/---

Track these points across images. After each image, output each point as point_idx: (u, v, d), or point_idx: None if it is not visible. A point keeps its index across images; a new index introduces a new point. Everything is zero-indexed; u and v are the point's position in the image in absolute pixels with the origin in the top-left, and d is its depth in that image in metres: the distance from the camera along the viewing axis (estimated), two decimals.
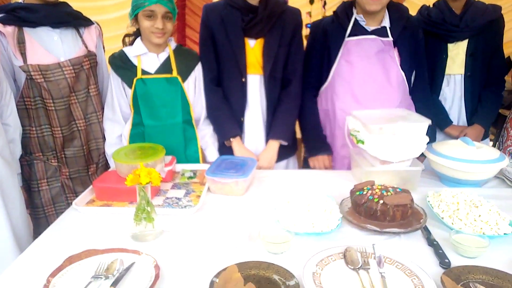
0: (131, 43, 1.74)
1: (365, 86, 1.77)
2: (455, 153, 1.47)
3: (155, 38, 1.64)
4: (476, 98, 2.00)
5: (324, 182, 1.59)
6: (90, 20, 1.79)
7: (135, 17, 1.65)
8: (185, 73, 1.74)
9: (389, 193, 1.21)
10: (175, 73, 1.71)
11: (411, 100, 1.86)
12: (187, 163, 1.74)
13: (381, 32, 1.76)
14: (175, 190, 1.49)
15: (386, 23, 1.77)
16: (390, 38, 1.75)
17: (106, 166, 1.87)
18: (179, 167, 1.70)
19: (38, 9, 1.60)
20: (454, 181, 1.49)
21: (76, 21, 1.72)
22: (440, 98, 2.02)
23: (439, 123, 2.01)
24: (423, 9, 2.04)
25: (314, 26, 1.94)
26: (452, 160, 1.45)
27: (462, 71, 1.96)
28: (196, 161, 1.80)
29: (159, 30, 1.61)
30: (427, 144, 1.49)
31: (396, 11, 1.79)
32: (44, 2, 1.62)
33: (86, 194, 1.42)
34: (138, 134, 1.74)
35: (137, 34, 1.73)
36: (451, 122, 2.02)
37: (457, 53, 1.96)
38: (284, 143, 1.87)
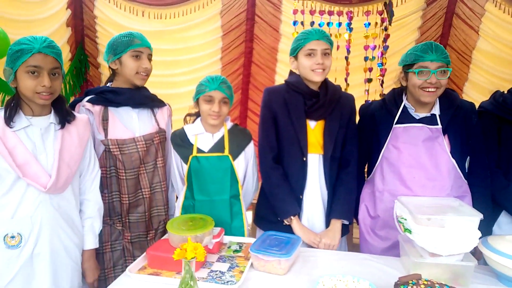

\---

→ **Description of the task**: The range to transcribe runs from the line holding "1: (365, 86, 1.77)" through the final line of the data above; copy it exactly and exclude the pictures.

→ **Result of the task**:
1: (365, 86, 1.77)
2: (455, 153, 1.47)
3: (155, 38, 1.64)
4: (476, 98, 2.00)
5: (324, 182, 1.59)
6: (90, 20, 1.79)
7: (135, 17, 1.65)
8: (185, 73, 1.74)
9: (389, 193, 1.21)
10: (175, 73, 1.71)
11: (411, 100, 1.86)
12: (187, 163, 1.74)
13: (381, 32, 1.76)
14: (175, 190, 1.49)
15: (386, 23, 1.77)
16: (390, 38, 1.75)
17: (106, 166, 1.87)
18: (179, 167, 1.70)
19: (38, 9, 1.60)
20: (454, 181, 1.49)
21: (76, 21, 1.72)
22: (440, 98, 2.02)
23: (439, 123, 2.01)
24: (423, 9, 2.04)
25: (314, 26, 1.94)
26: (452, 160, 1.45)
27: (462, 71, 1.96)
28: (196, 161, 1.80)
29: (159, 30, 1.61)
30: (427, 144, 1.49)
31: (396, 11, 1.79)
32: (44, 2, 1.62)
33: (86, 194, 1.42)
34: (138, 134, 1.74)
35: (137, 34, 1.73)
36: (451, 122, 2.02)
37: (457, 53, 1.96)
38: (284, 143, 1.87)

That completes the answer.